NEW DELHI, FEB 9: Hit by a slump in value of the Brazilian currency real, India’s coffee exports have nosedived by over 90 per cent since January this year against shipments during same period a year ago.
Coffee Board statistics, made available to PTI, revealed that coffee exports from January one to February eight had declined to a meagre 809 tonnes from 12,106 tonnes during the same period last year.
The shipments till now for the current year has been against licences given to ship 12,799 tonnes compared to permit given to export 16,594 tonnes during the same period last year. "Low prices for Indian coffee is the reason for the slump in exports. The low prices are forcing farmers to hold their produce as they have the capacity to withhold stocks," Coffee Board sources said.
"The decline in Brazilian real value has created a big problem for Indian coffee exporters. Brazil is dumping coffee in the global market and Indian prices are not competitive," Coffee Futures Exchange of India (COFEI) Limitedchairman and leading exporter Ashwin Shah said over phone from Bangalore.
The fall in exports come at a time when Coffee Board’s data show a very low carryover stocks of 7,280 tonnes for 1999 after its exports registered a record two lakh tonnes in 1998.
The Brazilian real has slid drastically against the US dollar and by the start of this month, it declined by 42 per cent to beneath 50 cents against the dollar. The real has been on the slide ever since the Fernando Henrique Cardoso government scrapped its controlled real exchange rate on January 13.
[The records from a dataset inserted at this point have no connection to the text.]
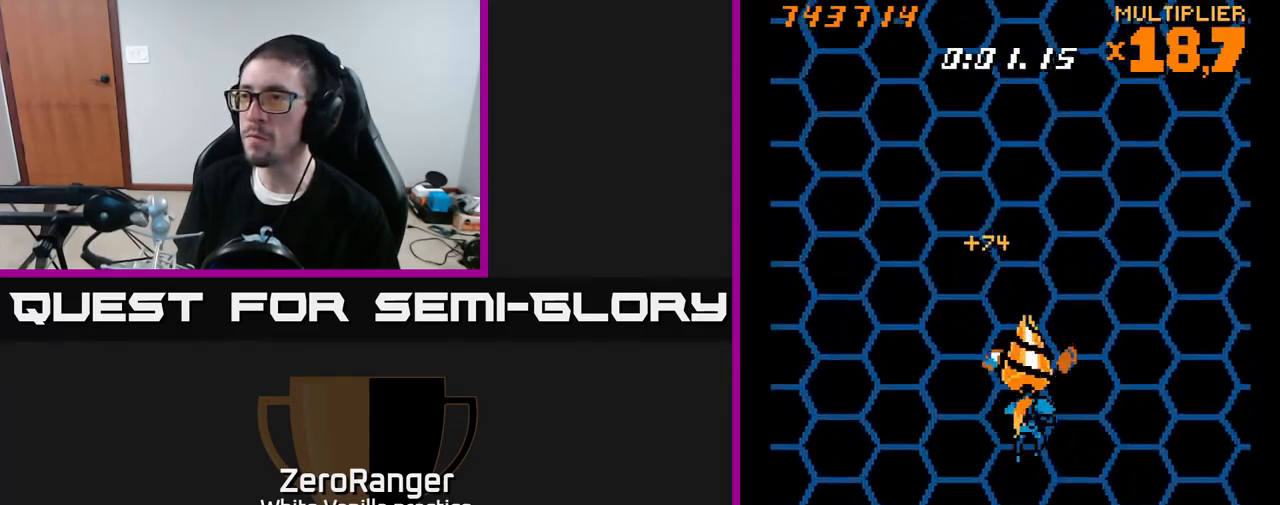
{"buttons": ["A"], "right_stick": "center", "events": []}
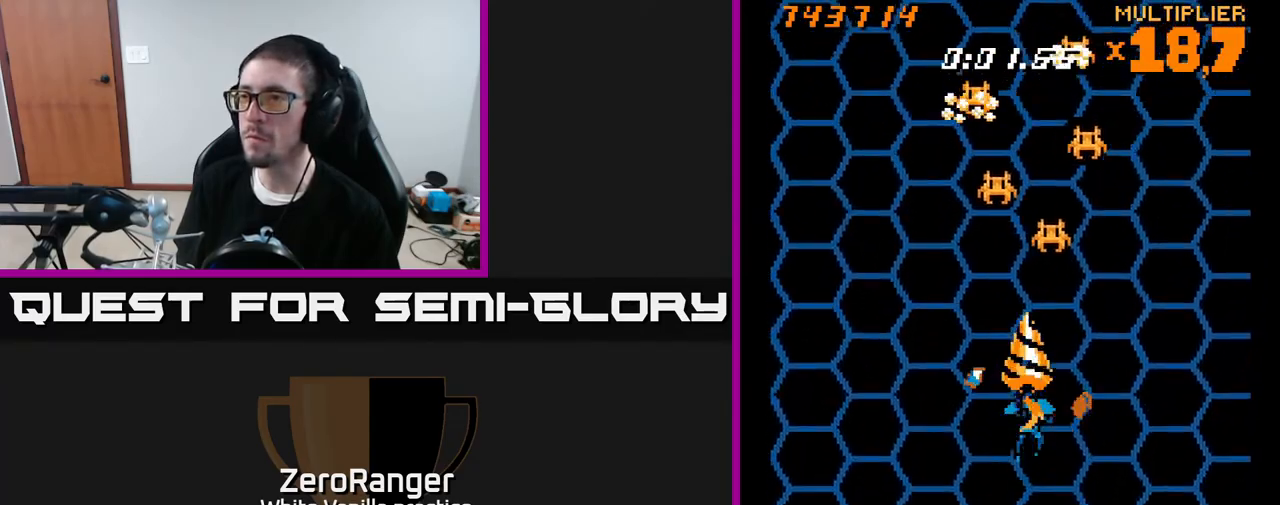
{"buttons": ["A", "DPAD_DOWN", "DPAD_RIGHT"], "right_stick": "center", "events": [[183, "DPAD_RIGHT", "down"], [200, "DPAD_DOWN", "down"], [200, "DPAD_RIGHT", "up"], [233, "DPAD_LEFT", "down"], [400, "DPAD_LEFT", "up"], [433, "DPAD_RIGHT", "down"]]}
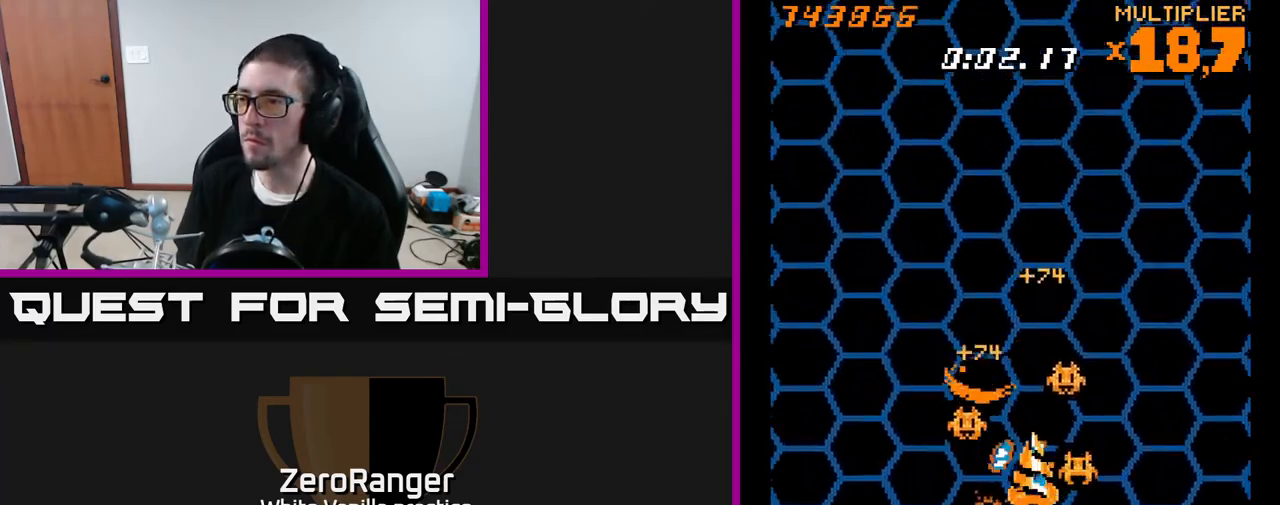
{"buttons": ["A", "DPAD_DOWN", "DPAD_RIGHT"], "right_stick": "center", "events": [[150, "DPAD_RIGHT", "up"], [167, "DPAD_LEFT", "down"], [417, "DPAD_LEFT", "up"], [467, "DPAD_RIGHT", "down"]]}
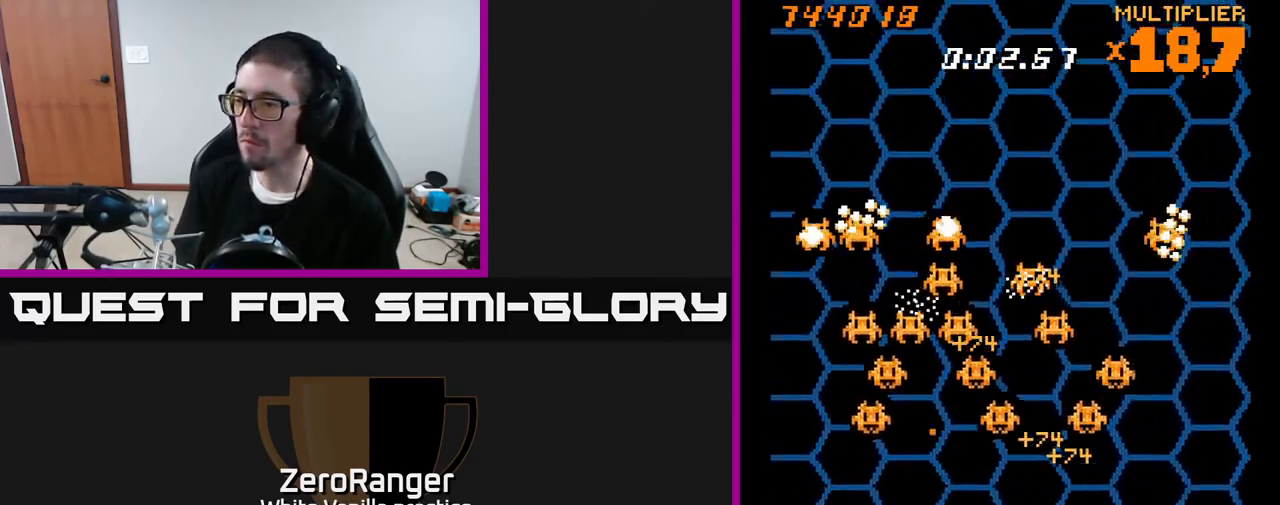
{"buttons": ["A", "DPAD_DOWN"], "right_stick": "center", "events": [[33, "DPAD_DOWN", "up"], [133, "DPAD_RIGHT", "up"], [133, "DPAD_UP", "down"], [200, "DPAD_LEFT", "down"], [233, "DPAD_LEFT", "up"], [300, "DPAD_LEFT", "down"], [367, "DPAD_UP", "up"], [483, "DPAD_DOWN", "down"], [483, "DPAD_LEFT", "up"]]}
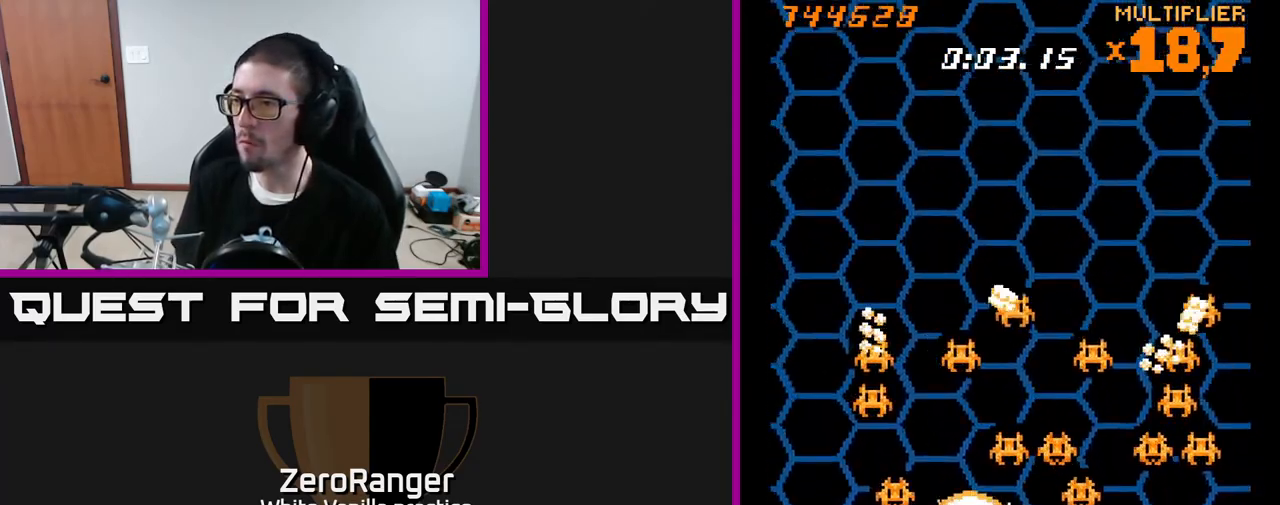
{"buttons": ["A", "DPAD_LEFT"], "right_stick": "center", "events": [[17, "DPAD_RIGHT", "down"], [33, "DPAD_DOWN", "up"], [150, "DPAD_DOWN", "down"], [350, "DPAD_RIGHT", "up"], [383, "DPAD_LEFT", "down"], [433, "DPAD_DOWN", "up"]]}
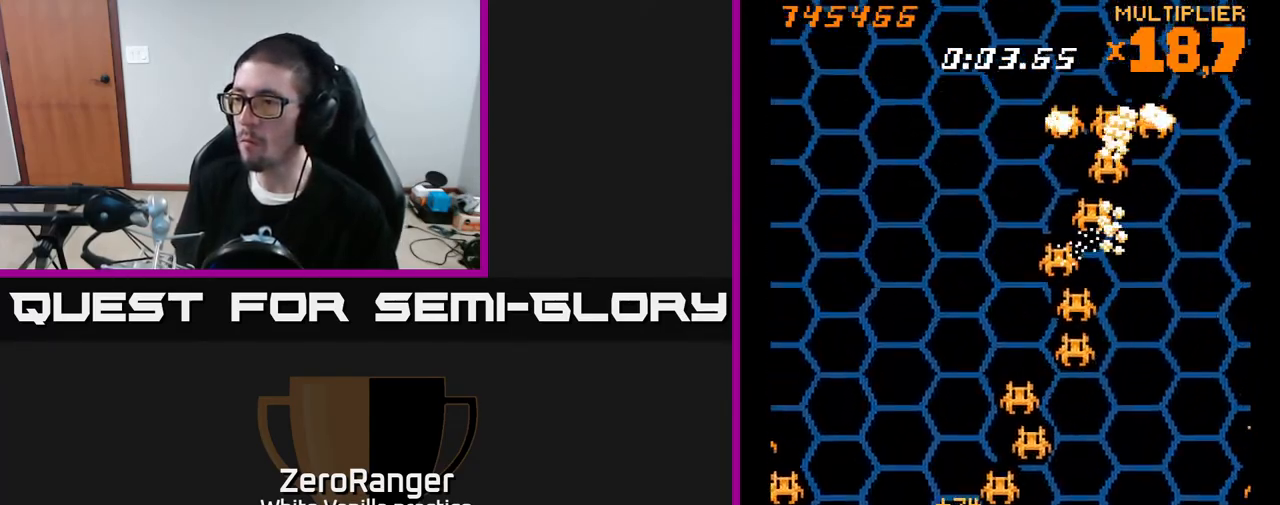
{"buttons": ["A", "DPAD_UP", "DPAD_RIGHT"], "right_stick": "center", "events": [[67, "DPAD_LEFT", "up"], [83, "DPAD_RIGHT", "down"], [100, "DPAD_UP", "down"], [217, "DPAD_RIGHT", "up"], [317, "DPAD_LEFT", "down"], [400, "DPAD_LEFT", "up"], [417, "DPAD_UP", "up"], [433, "DPAD_RIGHT", "down"], [500, "DPAD_UP", "down"]]}
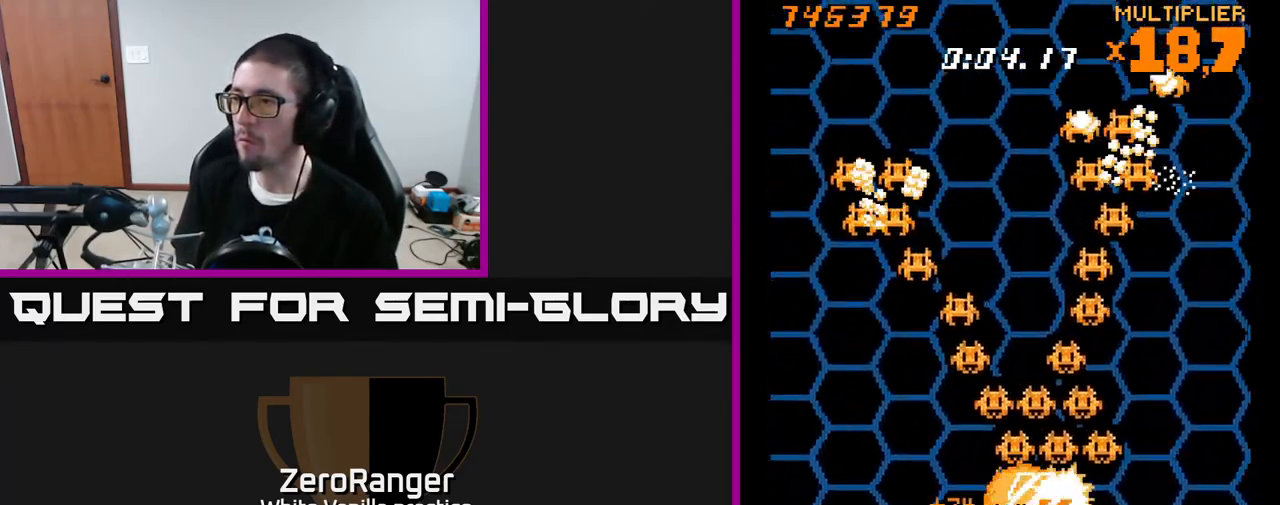
{"buttons": ["A", "DPAD_RIGHT"], "right_stick": "center", "events": [[50, "DPAD_RIGHT", "up"], [83, "DPAD_LEFT", "down"], [150, "DPAD_UP", "up"], [333, "DPAD_LEFT", "up"], [350, "DPAD_DOWN", "down"], [350, "DPAD_RIGHT", "down"], [367, "DPAD_DOWN", "up"]]}
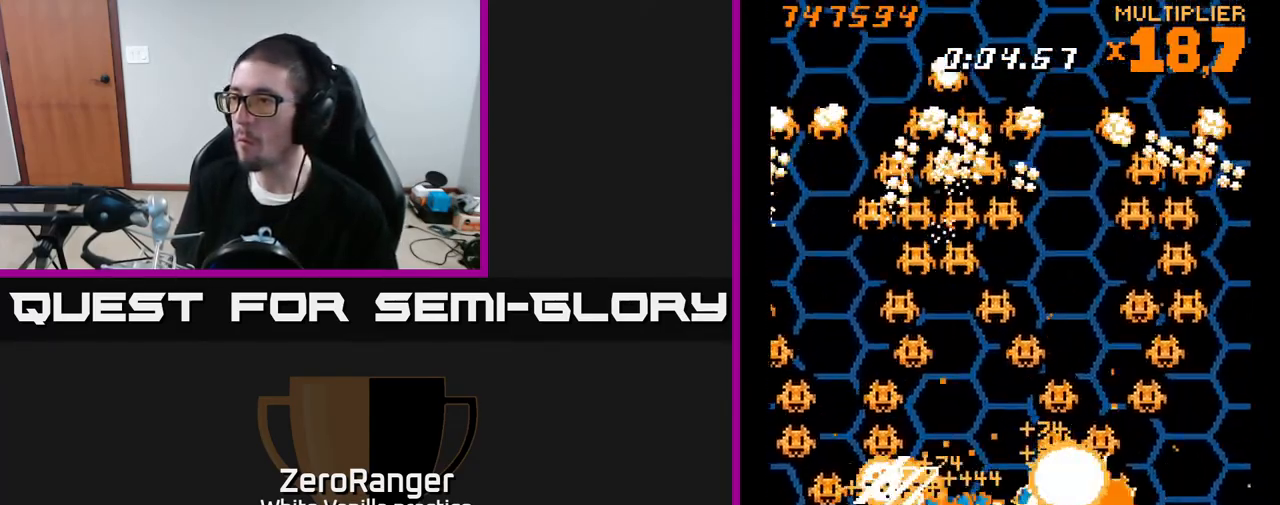
{"buttons": ["A", "DPAD_LEFT"], "right_stick": "center", "events": [[133, "DPAD_RIGHT", "up"], [150, "DPAD_LEFT", "down"]]}
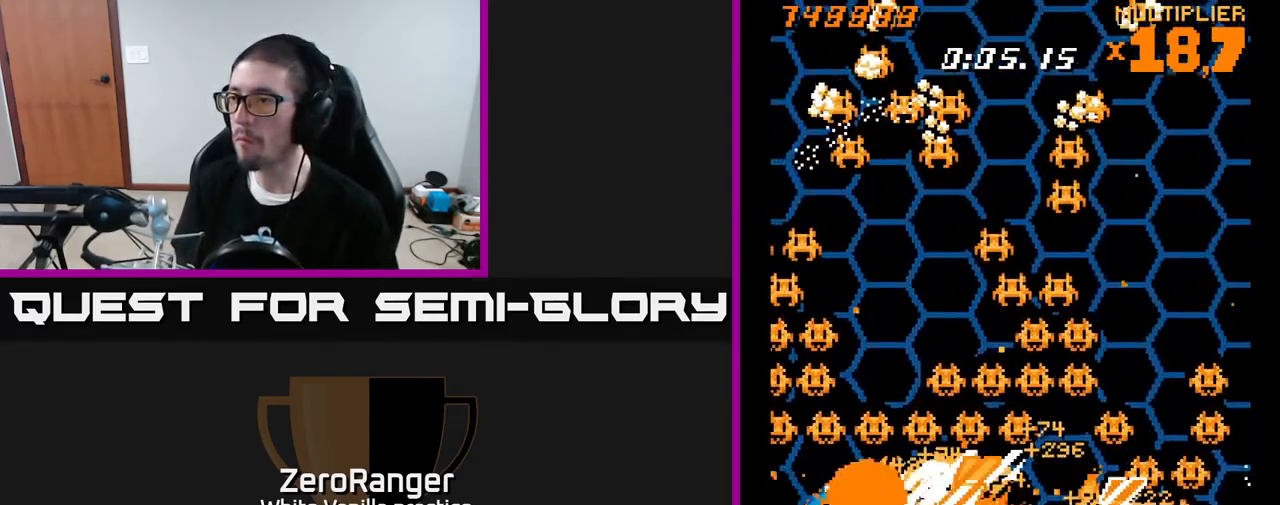
{"buttons": ["A", "DPAD_LEFT"], "right_stick": "center", "events": [[83, "DPAD_LEFT", "up"], [100, "DPAD_DOWN", "down"], [100, "DPAD_RIGHT", "down"], [117, "DPAD_DOWN", "up"], [150, "DPAD_UP", "down"], [167, "DPAD_UP", "up"], [417, "DPAD_RIGHT", "up"], [433, "DPAD_LEFT", "down"]]}
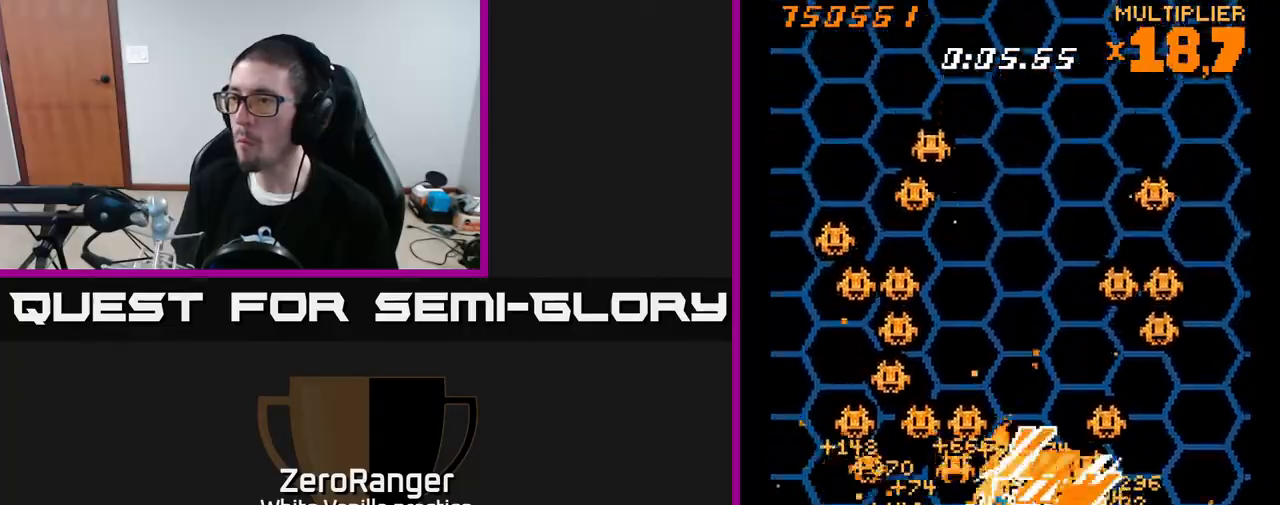
{"buttons": ["A"], "right_stick": "center", "events": [[217, "DPAD_UP", "down"], [283, "DPAD_LEFT", "up"], [333, "DPAD_RIGHT", "down"], [450, "DPAD_RIGHT", "up"], [500, "DPAD_UP", "up"]]}
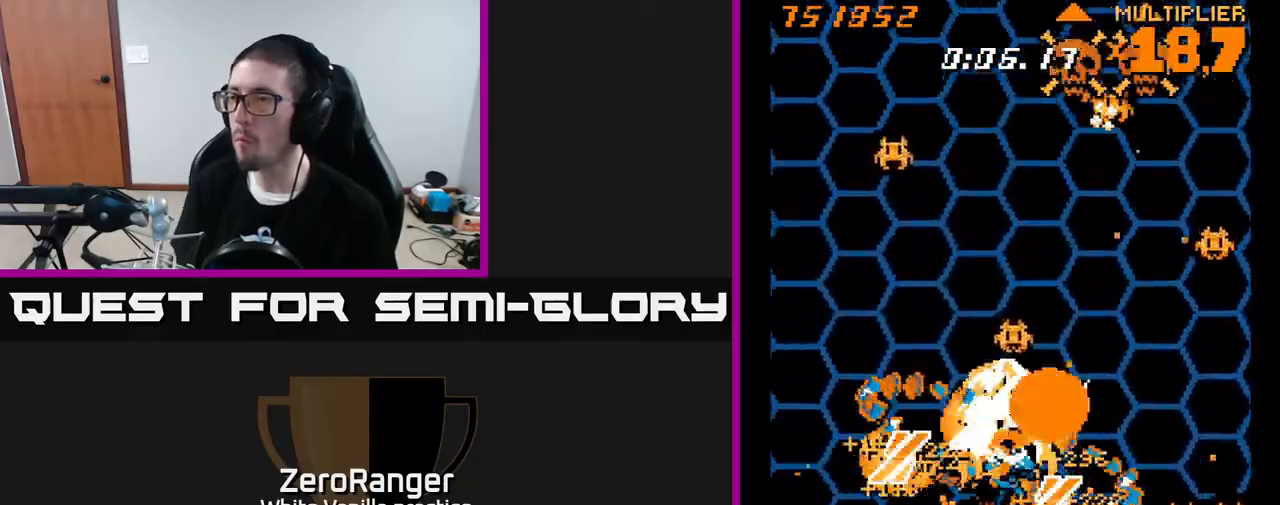
{"buttons": ["A", "DPAD_DOWN"], "right_stick": "center", "events": [[17, "DPAD_RIGHT", "down"], [50, "DPAD_UP", "down"], [83, "DPAD_RIGHT", "up"], [133, "DPAD_UP", "up"], [150, "DPAD_RIGHT", "down"], [250, "DPAD_DOWN", "down"], [483, "DPAD_RIGHT", "up"]]}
"The fall in Brazilian real has led to over-selling by Brazil farmers," Arun Bidappa of Karnataka Coffee Brokers Ltd said. The prices were very low and technically it was not workable for Indian exporters, he said.
Shah said Brazil had surplus coffee and it continued to flood the market with its produce. "The market is absolutely dead for us. Whatever is being bought is in the domestic market and some of it is for stock building," he said.
Export ofwashed arabicas has been primarily hit by the decline in real value as India was not getting any export order. The fall in Brazilian real had led to its growers realising higher prices, by over 30 per cent, for their coffee in international market. The low-prices unwashed arabicas were in fact hurting prospects for Indian washed arabicas.